┌─ DOCUMENT PASSAGE
3. Intercept data format errors

As mentioned above, data entry problems are intercepted at each step through the data upload sequence. These data quality checks duplicate many corresponding checks and error messages generated by the function formatsitepair(). However, the error messages returned by that function are not easily interpreted by less-experienced R-users. A key design decision was taken to perform data quality checks independent of formatsitepair() and generate error messages designed to be more informative for all users. This is particularly important given the design choice described in the next section.

4. Flexible data file formats

EcoCommons users have a wide range of skills and experience in preparing and manipulating data required for model fitting. More experienced users, particularly those users with good R skills, will be able to load data into an R session from a range of formats (e.g. Excel spreadsheet, comma-separated value or csv file, etc), re-organise and export data to a variety of formats suitable for use in fitting a GDM. Existing modelling modules in EcoCommons permit only the uploading of csv-formatted text files as data tables. A design decision taken in developing the prototype R-package cmGDM, was allowing users to upload data tables in a wide selection of standard data file types. This is easily implemented in R because of the very extensive list of R-packages available in the CRAN repository which cater for many file formats.
└─
• _JOB ITEM A_: Echo the passage on data checks and file formats exactly, everything from "As mentioned above, data" down to "the next section.".
┌─ SOURCE DATA
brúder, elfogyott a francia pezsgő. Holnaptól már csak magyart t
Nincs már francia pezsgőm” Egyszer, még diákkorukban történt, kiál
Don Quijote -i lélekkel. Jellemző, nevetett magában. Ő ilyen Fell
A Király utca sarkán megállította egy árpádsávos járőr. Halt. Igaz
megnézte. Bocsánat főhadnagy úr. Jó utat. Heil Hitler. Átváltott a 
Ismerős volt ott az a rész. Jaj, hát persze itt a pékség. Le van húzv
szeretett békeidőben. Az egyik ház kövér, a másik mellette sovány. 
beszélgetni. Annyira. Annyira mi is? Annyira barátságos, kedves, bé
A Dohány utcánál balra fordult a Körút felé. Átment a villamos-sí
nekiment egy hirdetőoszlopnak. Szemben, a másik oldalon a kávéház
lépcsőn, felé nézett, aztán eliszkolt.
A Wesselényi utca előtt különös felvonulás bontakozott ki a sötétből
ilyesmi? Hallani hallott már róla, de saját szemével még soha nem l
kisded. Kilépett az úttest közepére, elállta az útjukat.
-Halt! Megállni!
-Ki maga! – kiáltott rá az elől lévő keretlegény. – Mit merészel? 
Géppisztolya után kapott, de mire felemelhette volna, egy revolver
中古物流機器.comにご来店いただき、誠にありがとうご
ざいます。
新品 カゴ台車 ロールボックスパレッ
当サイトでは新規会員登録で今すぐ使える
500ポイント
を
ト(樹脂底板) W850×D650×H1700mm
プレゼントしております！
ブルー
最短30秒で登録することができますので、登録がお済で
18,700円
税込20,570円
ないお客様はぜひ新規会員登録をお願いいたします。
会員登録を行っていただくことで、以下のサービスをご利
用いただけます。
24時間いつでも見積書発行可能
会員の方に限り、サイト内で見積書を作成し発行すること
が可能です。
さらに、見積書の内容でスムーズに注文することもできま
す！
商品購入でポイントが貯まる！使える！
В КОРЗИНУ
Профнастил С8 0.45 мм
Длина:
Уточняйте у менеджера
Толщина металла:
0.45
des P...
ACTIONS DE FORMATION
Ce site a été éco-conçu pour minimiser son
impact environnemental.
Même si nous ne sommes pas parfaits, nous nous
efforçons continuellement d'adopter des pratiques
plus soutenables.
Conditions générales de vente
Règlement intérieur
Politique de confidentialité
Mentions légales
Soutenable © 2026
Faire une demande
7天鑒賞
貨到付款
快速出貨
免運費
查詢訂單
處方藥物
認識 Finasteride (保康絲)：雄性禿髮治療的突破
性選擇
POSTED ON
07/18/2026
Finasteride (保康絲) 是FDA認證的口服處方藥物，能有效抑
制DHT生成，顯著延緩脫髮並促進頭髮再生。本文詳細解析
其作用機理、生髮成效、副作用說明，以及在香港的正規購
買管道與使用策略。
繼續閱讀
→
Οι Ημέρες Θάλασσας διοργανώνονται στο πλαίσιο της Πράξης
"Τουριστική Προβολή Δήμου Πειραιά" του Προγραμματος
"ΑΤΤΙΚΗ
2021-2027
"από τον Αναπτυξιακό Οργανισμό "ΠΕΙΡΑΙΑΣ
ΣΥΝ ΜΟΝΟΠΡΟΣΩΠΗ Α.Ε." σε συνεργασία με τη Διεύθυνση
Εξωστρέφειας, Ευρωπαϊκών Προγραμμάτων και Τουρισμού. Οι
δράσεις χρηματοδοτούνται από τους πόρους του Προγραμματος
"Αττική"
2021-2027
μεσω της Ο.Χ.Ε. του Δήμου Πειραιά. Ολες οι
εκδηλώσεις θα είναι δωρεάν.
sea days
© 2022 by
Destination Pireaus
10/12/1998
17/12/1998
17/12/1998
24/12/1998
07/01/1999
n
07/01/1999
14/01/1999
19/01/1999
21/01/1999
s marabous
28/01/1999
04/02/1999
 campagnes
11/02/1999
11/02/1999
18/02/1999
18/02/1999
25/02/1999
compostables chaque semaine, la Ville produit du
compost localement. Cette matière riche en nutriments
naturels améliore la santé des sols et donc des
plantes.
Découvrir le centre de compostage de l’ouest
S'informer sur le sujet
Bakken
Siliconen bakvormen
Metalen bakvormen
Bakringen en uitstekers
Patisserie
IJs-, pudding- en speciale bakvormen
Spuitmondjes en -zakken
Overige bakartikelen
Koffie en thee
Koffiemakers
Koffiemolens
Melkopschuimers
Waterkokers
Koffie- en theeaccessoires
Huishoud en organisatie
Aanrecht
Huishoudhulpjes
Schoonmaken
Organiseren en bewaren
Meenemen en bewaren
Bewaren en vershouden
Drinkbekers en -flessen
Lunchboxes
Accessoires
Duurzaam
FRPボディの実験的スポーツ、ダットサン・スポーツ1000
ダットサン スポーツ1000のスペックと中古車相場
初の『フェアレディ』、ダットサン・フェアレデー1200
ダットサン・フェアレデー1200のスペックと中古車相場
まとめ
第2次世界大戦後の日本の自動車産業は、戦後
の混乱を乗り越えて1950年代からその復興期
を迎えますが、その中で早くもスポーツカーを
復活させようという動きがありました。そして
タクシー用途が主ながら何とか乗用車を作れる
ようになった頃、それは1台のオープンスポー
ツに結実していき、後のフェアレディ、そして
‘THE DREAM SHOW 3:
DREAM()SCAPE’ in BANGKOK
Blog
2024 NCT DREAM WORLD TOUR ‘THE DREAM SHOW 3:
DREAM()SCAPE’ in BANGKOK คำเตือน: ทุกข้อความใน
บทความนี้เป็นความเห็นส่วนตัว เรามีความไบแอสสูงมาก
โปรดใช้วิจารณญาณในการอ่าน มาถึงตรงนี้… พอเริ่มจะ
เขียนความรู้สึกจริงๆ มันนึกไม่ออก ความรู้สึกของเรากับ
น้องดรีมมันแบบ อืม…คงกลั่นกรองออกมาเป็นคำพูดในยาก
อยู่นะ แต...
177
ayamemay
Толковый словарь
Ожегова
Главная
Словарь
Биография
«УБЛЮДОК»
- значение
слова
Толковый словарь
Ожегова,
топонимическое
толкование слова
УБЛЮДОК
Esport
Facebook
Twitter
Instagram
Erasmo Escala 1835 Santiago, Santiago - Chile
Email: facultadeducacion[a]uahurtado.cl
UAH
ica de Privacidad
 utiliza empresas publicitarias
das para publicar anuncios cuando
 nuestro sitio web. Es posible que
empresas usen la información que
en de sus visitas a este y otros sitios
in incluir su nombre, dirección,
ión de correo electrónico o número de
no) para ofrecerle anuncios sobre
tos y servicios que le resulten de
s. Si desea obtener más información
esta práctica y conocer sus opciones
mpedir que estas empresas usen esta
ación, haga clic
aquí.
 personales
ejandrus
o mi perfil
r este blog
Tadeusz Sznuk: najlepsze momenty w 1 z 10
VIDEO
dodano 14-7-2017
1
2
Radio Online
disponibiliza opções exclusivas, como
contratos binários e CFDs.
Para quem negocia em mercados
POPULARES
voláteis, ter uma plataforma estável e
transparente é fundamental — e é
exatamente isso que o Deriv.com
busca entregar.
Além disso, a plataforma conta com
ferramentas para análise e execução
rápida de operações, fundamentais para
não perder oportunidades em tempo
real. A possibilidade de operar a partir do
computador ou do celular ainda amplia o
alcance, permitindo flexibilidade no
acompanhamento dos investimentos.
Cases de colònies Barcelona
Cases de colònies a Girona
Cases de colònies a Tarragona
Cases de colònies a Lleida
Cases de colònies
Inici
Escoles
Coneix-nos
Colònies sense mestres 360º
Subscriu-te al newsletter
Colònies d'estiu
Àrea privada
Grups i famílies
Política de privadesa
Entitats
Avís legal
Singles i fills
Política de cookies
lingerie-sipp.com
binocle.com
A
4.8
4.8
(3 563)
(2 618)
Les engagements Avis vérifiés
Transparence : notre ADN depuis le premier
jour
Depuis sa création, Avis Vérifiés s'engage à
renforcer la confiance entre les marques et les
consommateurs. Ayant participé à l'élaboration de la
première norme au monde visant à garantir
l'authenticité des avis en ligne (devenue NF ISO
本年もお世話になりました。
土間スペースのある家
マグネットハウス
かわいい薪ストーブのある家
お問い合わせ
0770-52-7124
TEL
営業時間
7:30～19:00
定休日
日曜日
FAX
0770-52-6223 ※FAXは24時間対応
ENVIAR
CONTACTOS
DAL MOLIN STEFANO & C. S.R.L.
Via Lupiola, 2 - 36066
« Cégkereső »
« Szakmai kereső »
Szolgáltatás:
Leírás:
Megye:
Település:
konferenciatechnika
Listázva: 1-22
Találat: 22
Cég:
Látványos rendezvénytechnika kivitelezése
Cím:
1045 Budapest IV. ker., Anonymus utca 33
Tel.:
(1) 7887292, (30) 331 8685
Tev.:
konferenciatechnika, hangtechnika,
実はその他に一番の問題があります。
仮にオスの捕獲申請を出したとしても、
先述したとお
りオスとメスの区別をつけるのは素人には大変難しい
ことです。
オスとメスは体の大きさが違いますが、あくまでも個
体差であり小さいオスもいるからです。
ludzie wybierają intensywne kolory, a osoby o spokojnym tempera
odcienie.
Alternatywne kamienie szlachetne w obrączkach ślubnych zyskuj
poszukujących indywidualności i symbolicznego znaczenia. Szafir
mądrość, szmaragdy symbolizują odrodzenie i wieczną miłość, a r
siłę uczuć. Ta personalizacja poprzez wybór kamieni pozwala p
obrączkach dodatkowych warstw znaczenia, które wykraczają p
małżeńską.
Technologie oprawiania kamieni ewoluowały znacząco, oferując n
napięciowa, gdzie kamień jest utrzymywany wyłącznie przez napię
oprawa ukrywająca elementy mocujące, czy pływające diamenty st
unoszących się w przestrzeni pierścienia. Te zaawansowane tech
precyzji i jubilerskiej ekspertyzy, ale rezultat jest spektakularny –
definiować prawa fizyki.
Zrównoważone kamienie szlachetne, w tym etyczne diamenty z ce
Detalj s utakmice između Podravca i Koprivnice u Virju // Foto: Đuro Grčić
└─
• _JOB ITEM B_: Duplicate the rows exactly, everything from the very first row down to and including the row that contains "A Dohány utcánál".

• _TASK RESULT A_:
As mentioned above, data entry problems are intercepted at each step through the data upload sequence. These data quality checks duplicate many corresponding checks and error messages generated by the function formatsitepair(). However, the error messages returned by that function are not easily interpreted by less-experienced R-users. A key design decision was taken to perform data quality checks independent of formatsitepair() and generate error messages designed to be more informative for all users. This is particularly important given the design choice described in the next section.

• _TASK RESULT B_:
brúder, elfogyott a francia pezsgő. Holnaptól már csak magyart t
Nincs már francia pezsgőm” Egyszer, még diákkorukban történt, kiál
Don Quijote -i lélekkel. Jellemző, nevetett magában. Ő ilyen Fell
A Király utca sarkán megállította egy árpádsávos járőr. Halt. Igaz
megnézte. Bocsánat főhadnagy úr. Jó utat. Heil Hitler. Átváltott a 
Ismerős volt ott az a rész. Jaj, hát persze itt a pékség. Le van húzv
szeretett békeidőben. Az egyik ház kövér, a másik mellette sovány. 
beszélgetni. Annyira. Annyira mi is? Annyira barátságos, kedves, bé
A Dohány utcánál balra fordult a Körút felé. Átment a villamos-sí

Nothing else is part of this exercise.